*What to do*:
Reproduce the entries shown below only from the line with "Table 4. Fiber sorption and retention" down to the line with "Figure 15. Interface", keeping both end lines and copying each one exactly.

*Supplied records*:
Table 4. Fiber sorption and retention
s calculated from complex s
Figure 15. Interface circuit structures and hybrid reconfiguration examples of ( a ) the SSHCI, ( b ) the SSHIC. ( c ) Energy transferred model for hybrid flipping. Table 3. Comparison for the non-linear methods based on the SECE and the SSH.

--

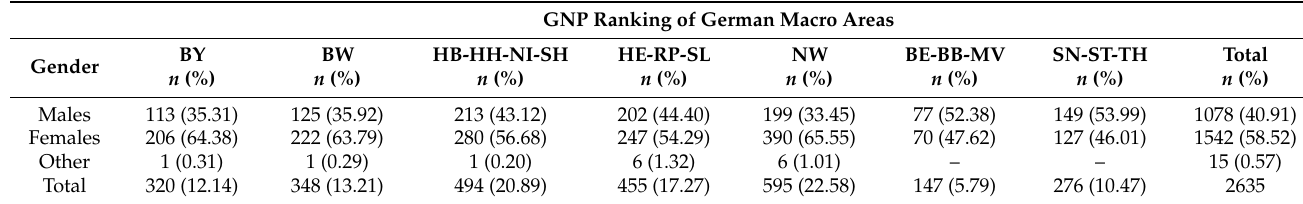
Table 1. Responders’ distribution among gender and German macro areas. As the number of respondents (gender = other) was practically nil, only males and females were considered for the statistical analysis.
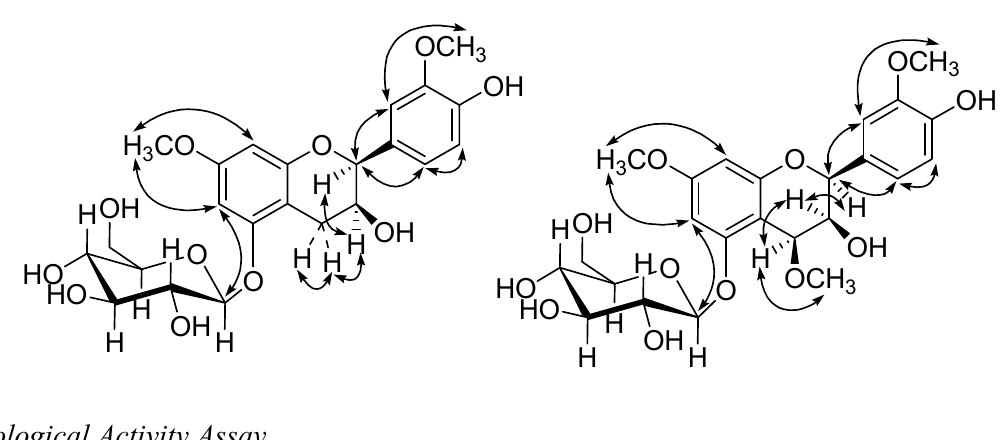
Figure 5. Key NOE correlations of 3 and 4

* * *

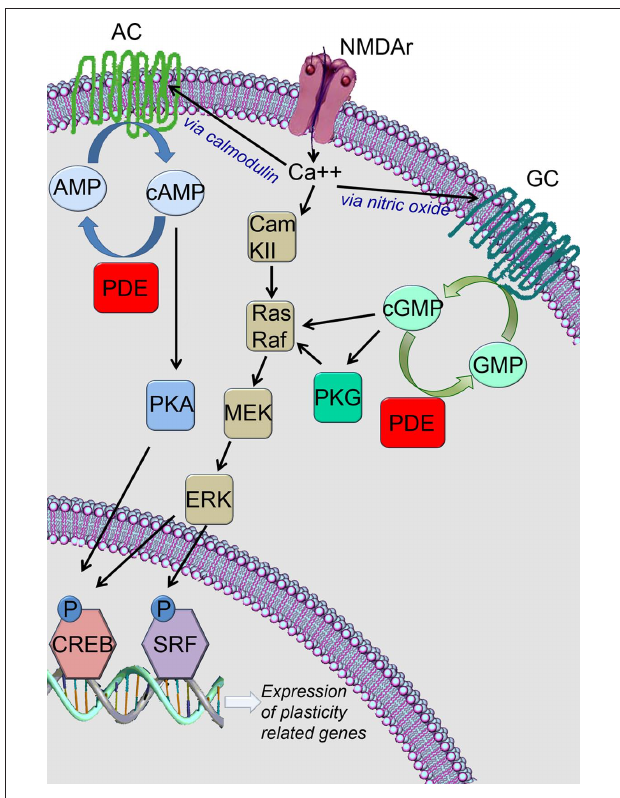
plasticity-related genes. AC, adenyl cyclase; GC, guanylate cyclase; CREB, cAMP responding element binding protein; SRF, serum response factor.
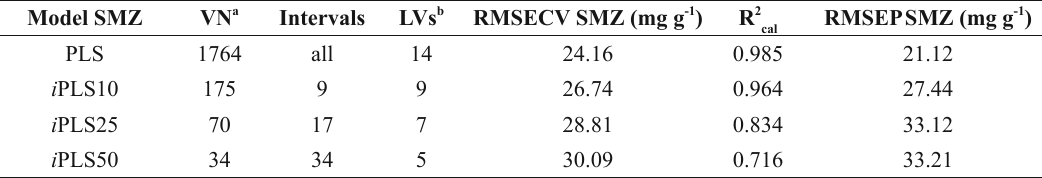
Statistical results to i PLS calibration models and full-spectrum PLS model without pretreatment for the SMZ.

*Exercise response*:
Table 4. Fiber sorption and retention
s calculated from complex s
Figure 15. Interface circuit structures and hybrid reconfiguration examples of ( a ) the SSHCI, ( b ) the SSHIC. ( c ) Energy transferred model for hybrid flipping. Table 3. Comparison for the non-linear methods based on the SECE and the SSH.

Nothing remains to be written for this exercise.